INSTRUCTION> In your copy, leave out the pictures; write out all the data exactly.

DATA LISTING>

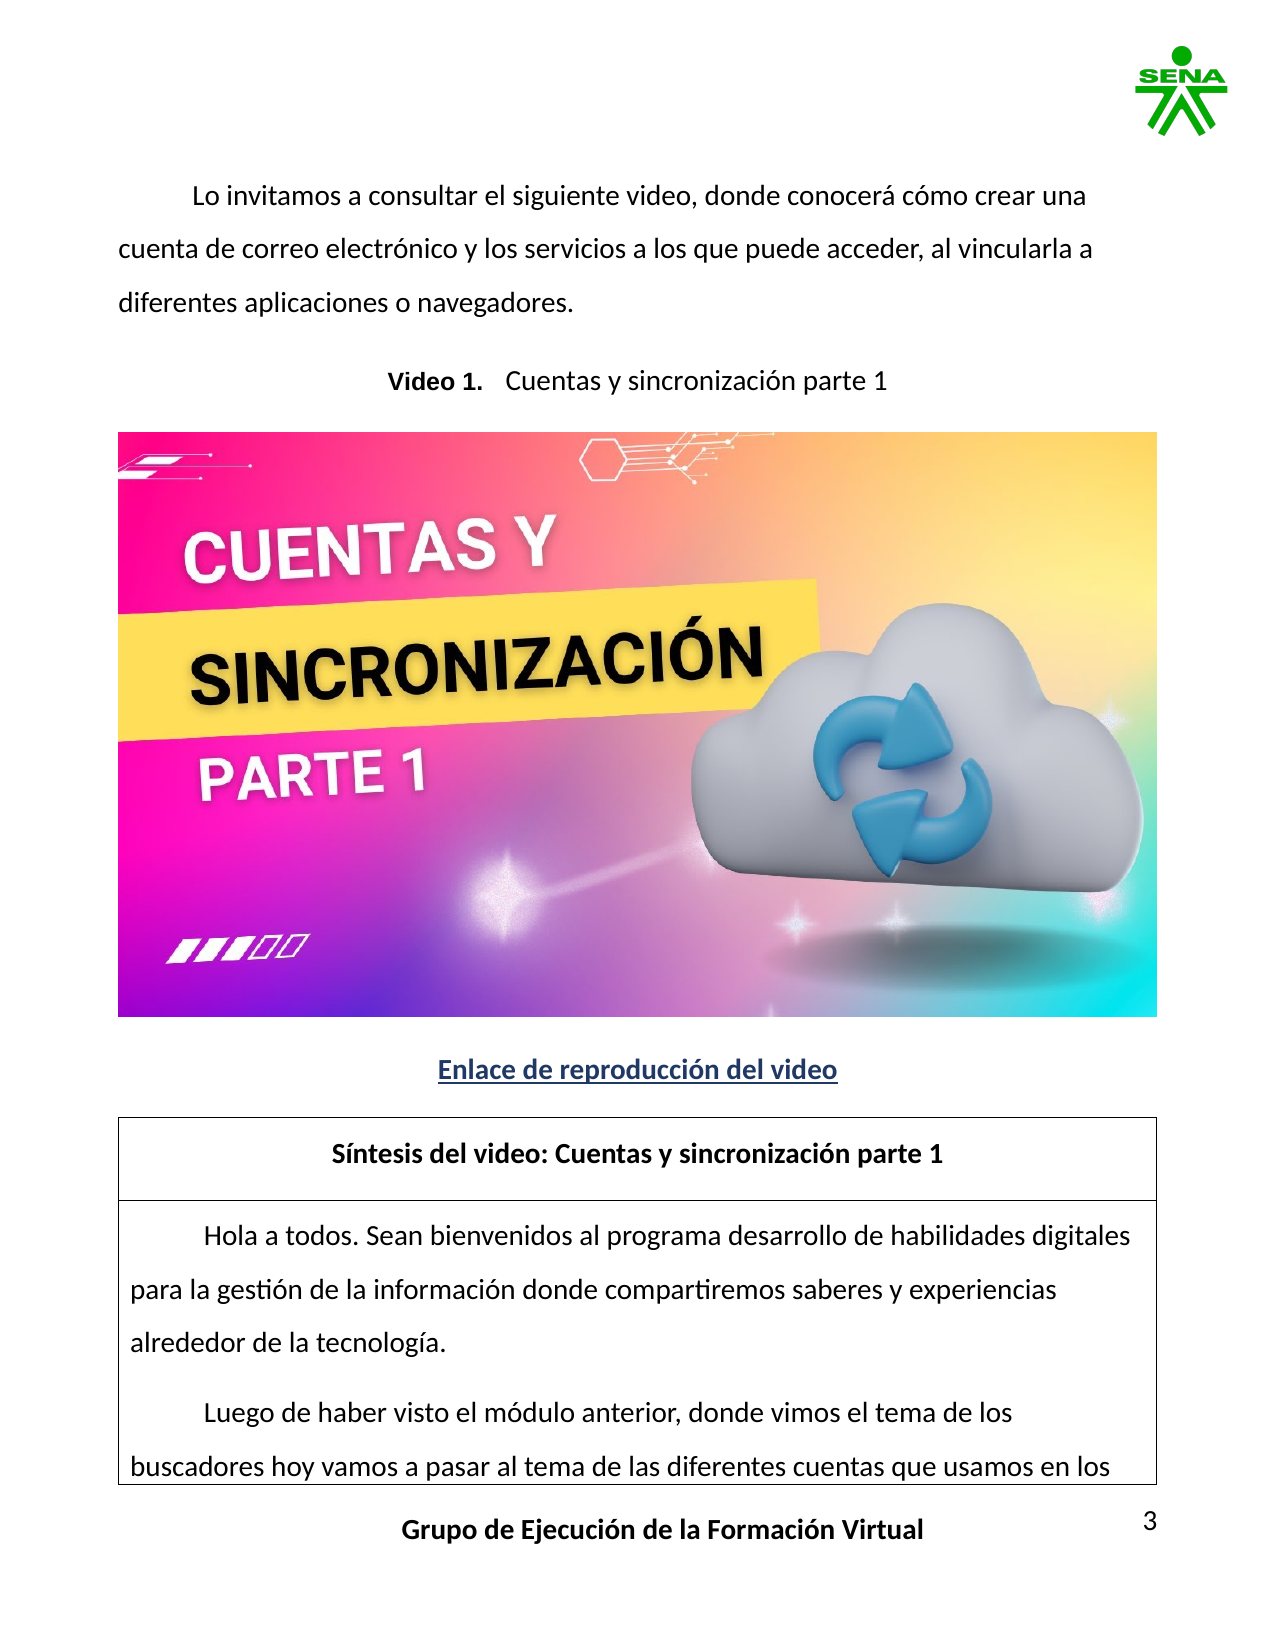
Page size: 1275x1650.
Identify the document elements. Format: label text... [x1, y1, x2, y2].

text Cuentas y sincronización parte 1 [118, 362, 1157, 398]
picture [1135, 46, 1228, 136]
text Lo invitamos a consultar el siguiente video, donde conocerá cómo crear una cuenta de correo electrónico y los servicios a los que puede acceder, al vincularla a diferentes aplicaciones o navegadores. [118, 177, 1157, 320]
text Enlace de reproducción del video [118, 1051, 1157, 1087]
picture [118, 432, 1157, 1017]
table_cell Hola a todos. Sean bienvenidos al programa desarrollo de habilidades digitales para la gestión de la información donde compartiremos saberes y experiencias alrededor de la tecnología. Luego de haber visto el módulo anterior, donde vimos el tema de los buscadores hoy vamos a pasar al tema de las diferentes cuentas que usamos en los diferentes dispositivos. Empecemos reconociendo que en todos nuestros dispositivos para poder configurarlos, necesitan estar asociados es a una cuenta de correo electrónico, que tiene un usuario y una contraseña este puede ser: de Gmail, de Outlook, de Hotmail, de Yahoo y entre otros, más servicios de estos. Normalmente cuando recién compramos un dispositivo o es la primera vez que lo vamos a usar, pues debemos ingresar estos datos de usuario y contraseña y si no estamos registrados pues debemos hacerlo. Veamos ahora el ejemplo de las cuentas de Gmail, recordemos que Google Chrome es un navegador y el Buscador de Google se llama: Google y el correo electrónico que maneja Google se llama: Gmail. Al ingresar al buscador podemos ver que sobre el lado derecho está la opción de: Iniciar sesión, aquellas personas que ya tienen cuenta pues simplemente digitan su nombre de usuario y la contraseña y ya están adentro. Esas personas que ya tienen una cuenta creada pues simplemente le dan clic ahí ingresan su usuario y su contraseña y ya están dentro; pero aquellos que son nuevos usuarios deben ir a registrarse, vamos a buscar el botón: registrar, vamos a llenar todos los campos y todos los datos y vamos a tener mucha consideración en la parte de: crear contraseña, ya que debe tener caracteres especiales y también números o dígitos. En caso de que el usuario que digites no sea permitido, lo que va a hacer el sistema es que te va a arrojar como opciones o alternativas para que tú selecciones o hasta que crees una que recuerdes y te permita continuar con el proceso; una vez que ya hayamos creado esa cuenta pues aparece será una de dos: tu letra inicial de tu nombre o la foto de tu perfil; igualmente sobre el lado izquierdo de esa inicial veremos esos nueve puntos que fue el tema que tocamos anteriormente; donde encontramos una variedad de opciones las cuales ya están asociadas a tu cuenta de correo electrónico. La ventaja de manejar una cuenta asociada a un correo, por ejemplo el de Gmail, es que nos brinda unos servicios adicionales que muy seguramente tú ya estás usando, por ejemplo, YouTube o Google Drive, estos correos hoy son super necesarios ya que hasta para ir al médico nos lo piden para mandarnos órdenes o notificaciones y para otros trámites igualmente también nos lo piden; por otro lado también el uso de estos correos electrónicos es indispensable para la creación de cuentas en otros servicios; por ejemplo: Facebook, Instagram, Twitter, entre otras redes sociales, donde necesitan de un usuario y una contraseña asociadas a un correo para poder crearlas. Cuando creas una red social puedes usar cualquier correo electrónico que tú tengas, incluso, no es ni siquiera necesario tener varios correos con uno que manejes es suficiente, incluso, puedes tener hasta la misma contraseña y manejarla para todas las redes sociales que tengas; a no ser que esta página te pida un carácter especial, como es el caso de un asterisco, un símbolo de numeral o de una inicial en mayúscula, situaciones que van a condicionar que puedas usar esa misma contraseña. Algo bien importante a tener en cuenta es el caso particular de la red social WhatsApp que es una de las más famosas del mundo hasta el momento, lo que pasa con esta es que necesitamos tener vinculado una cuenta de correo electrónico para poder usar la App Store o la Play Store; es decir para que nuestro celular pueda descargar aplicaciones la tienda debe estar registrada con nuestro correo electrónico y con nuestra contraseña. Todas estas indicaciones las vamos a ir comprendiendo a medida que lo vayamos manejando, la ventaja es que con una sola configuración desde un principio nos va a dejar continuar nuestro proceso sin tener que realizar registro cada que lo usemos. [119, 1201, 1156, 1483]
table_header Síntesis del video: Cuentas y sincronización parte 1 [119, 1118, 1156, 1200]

YOUR RESPONSE>
Page size: 1275x1650.
Identify the document elements. Format: label text... [x1, y1, x2, y2].

text Cuentas y sincronización parte 1 [118, 362, 1157, 398]
picture [1135, 46, 1228, 136]
text Lo invitamos a consultar el siguiente video, donde conocerá cómo crear una cuenta de correo electrónico y los servicios a los que puede acceder, al vincularla a diferentes aplicaciones o navegadores. [118, 177, 1157, 320]
text Enlace de reproducción del video [118, 1051, 1157, 1087]
picture [118, 432, 1157, 1017]
table_cell Hola a todos. Sean bienvenidos al programa desarrollo de habilidades digitales para la gestión de la información donde compartiremos saberes y experiencias alrededor de la tecnología. Luego de haber visto el módulo anterior, donde vimos el tema de los buscadores hoy vamos a pasar al tema de las diferentes cuentas que usamos en los diferentes dispositivos. Empecemos reconociendo que en todos nuestros dispositivos para poder configurarlos, necesitan estar asociados es a una cuenta de correo electrónico, que tiene un usuario y una contraseña este puede ser: de Gmail, de Outlook, de Hotmail, de Yahoo y entre otros, más servicios de estos. Normalmente cuando recién compramos un dispositivo o es la primera vez que lo vamos a usar, pues debemos ingresar estos datos de usuario y contraseña y si no estamos registrados pues debemos hacerlo. Veamos ahora el ejemplo de las cuentas de Gmail, recordemos que Google Chrome es un navegador y el Buscador de Google se llama: Google y el correo electrónico que maneja Google se llama: Gmail. Al ingresar al buscador podemos ver que sobre el lado derecho está la opción de: Iniciar sesión, aquellas personas que ya tienen cuenta pues simplemente digitan su nombre de usuario y la contraseña y ya están adentro. Esas personas que ya tienen una cuenta creada pues simplemente le dan clic ahí ingresan su usuario y su contraseña y ya están dentro; pero aquellos que son nuevos usuarios deben ir a registrarse, vamos a buscar el botón: registrar, vamos a llenar todos los campos y todos los datos y vamos a tener mucha consideración en la parte de: crear contraseña, ya que debe tener caracteres especiales y también números o dígitos. En caso de que el usuario que digites no sea permitido, lo que va a hacer el sistema es que te va a arrojar como opciones o alternativas para que tú selecciones o hasta que crees una que recuerdes y te permita continuar con el proceso; una vez que ya hayamos creado esa cuenta pues aparece será una de dos: tu letra inicial de tu nombre o la foto de tu perfil; igualmente sobre el lado izquierdo de esa inicial veremos esos nueve puntos que fue el tema que tocamos anteriormente; donde encontramos una variedad de opciones las cuales ya están asociadas a tu cuenta de correo electrónico. La ventaja de manejar una cuenta asociada a un correo, por ejemplo el de Gmail, es que nos brinda unos servicios adicionales que muy seguramente tú ya estás usando, por ejemplo, YouTube o Google Drive, estos correos hoy son super necesarios ya que hasta para ir al médico nos lo piden para mandarnos órdenes o notificaciones y para otros trámites igualmente también nos lo piden; por otro lado también el uso de estos correos electrónicos es indispensable para la creación de cuentas en otros servicios; por ejemplo: Facebook, Instagram, Twitter, entre otras redes sociales, donde necesitan de un usuario y una contraseña asociadas a un correo para poder crearlas. Cuando creas una red social puedes usar cualquier correo electrónico que tú tengas, incluso, no es ni siquiera necesario tener varios correos con uno que manejes es suficiente, incluso, puedes tener hasta la misma contraseña y manejarla para todas las redes sociales que tengas; a no ser que esta página te pida un carácter especial, como es el caso de un asterisco, un símbolo de numeral o de una inicial en mayúscula, situaciones que van a condicionar que puedas usar esa misma contraseña. Algo bien importante a tener en cuenta es el caso particular de la red social WhatsApp que es una de las más famosas del mundo hasta el momento, lo que pasa con esta es que necesitamos tener vinculado una cuenta de correo electrónico para poder usar la App Store o la Play Store; es decir para que nuestro celular pueda descargar aplicaciones la tienda debe estar registrada con nuestro correo electrónico y con nuestra contraseña. Todas estas indicaciones las vamos a ir comprendiendo a medida que lo vayamos manejando, la ventaja es que con una sola configuración desde un principio nos va a dejar continuar nuestro proceso sin tener que realizar registro cada que lo usemos. [119, 1201, 1156, 1483]
table_header Síntesis del video: Cuentas y sincronización parte 1 [119, 1118, 1156, 1200]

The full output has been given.